ONE SUNDAY IN 1968, MY GRANDFATHER CUT OUT A RECIPE IN THE NEW YORK TIMES FOR MARINARA SAUCE…
For the next 40 years, a variation of this recipe would come to be known as Sid’s Marinara. He prepared it proudly and regularly for his wife and sons, and as the months and years ticked by, it would eventually be the dish he made for his eight grandchildren.
Typically prepared early on in the day, the sauce would bubble in a large Asta skillet pan (that kitschy oral enamel cookware with brass handles) for what seemed like hours, but was likely for about an hour on low heat and then an additional hour or two off the burner. About 10 years ago, my grandpa captured the recipe on his type- writer, laminated just a few copies, and sent them to family members around the country. At the top of the page reads, “Marinara a la Sid,” and the recipe includes his own handwritten annotations and scribbles.
MARINARA A LA SID
1/2 cup olive oil (Sid erred on the oilier side and sometimes added as much as 1-2 cups, but I find this to be too greasy)

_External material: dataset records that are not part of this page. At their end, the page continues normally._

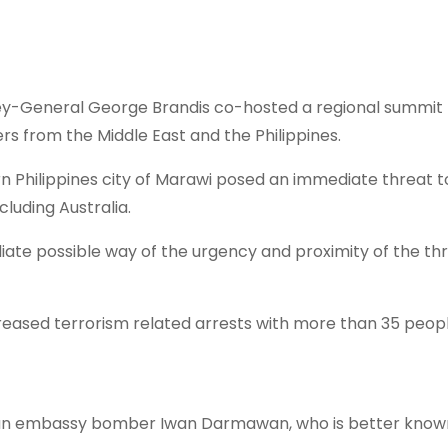
ey-General George Brandis co-hosted a regional summit 
ers from the Middle East and the Philippines.
rn Philippines city of Marawi posed an immediate threat t
luding Australia.
iate possible way of the urgency and proximity of the thr
creased terrorism related arrests with more than 35 peop
ralian embassy bomber Iwan Darmawan, who is better know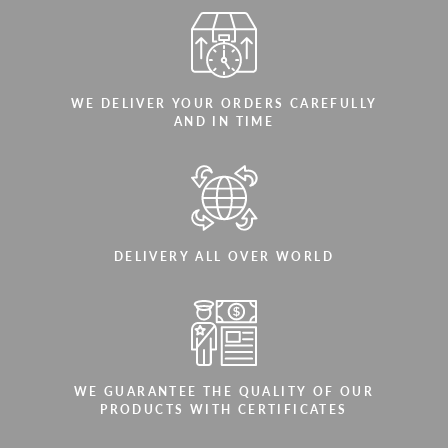
WE DELIVER YOUR ORDERS CAREFULLY
AND IN TIME
DELIVERY ALL OVER WORLD
WE GUARANTEE THE QUALITY OF OUR
PRODUCTS WITH CERTIFICATES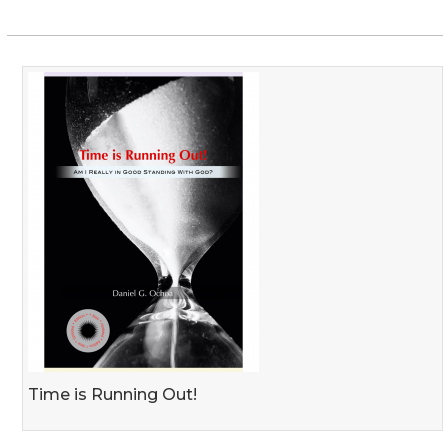
Time is Running Out!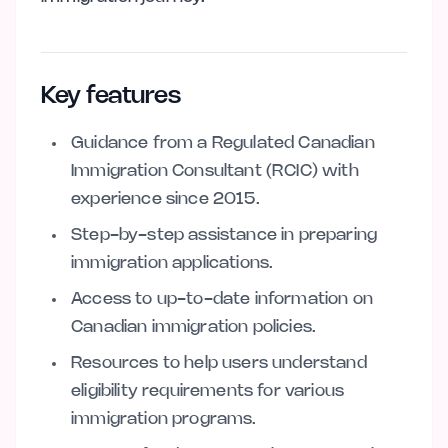
Key features
Guidance from a Regulated Canadian
Immigration Consultant (RCIC) with
experience since 2015.
Step-by-step assistance in preparing
immigration applications.
Access to up-to-date information on
Canadian immigration policies.
Resources to help users understand
eligibility requirements for various
immigration programs.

1/2 yellow onion, chopped 2 cloves garlic, minced
2 28-ounce cans whole peeled plum tomatoes (reserve the juice of one can)
1 teaspoon dried oregano
1 dried bay leaf
Pinch of red pepper flakes
Salt and freshly ground black pepper
Coat a deep skillet or Dutch oven with olive oil over medium-high heat. Once the oil is hot, add the onion until translucent, about 3 minutes. Add the garlic and adjust temperature if the onions are starting to brown. The garlic should not be over high heat for too long, less than a minute. Add both cans of tomatoes (they must be whole plum for the right sauce consistency) with the juice of only one of the cans. Reserve the juice of the second can in the fridge for another sauce, or to augment the leftover marinara sauce the following night. Using a potato masher, gently crush each plum tomato until they are nearly combined, but still retain some pieces. You will want to do this before the tomatoes heat through. Add the spices and a generous pinch or two of salt and pepper. Stir to combine and bring to a soft boil, and then lower the heat to low and cover. Let the sauce simmer on very low for 30 minutes. Taste and salt if needed (you will likely need a few more pinches of salt and at least a couple more grinds of pepper). The sauce should be fragrant, sweet and nutty, with a trace of spice. Remove from the heat and let sit uncovered. The sauce will thicken on its own, especially overnight in the fridge.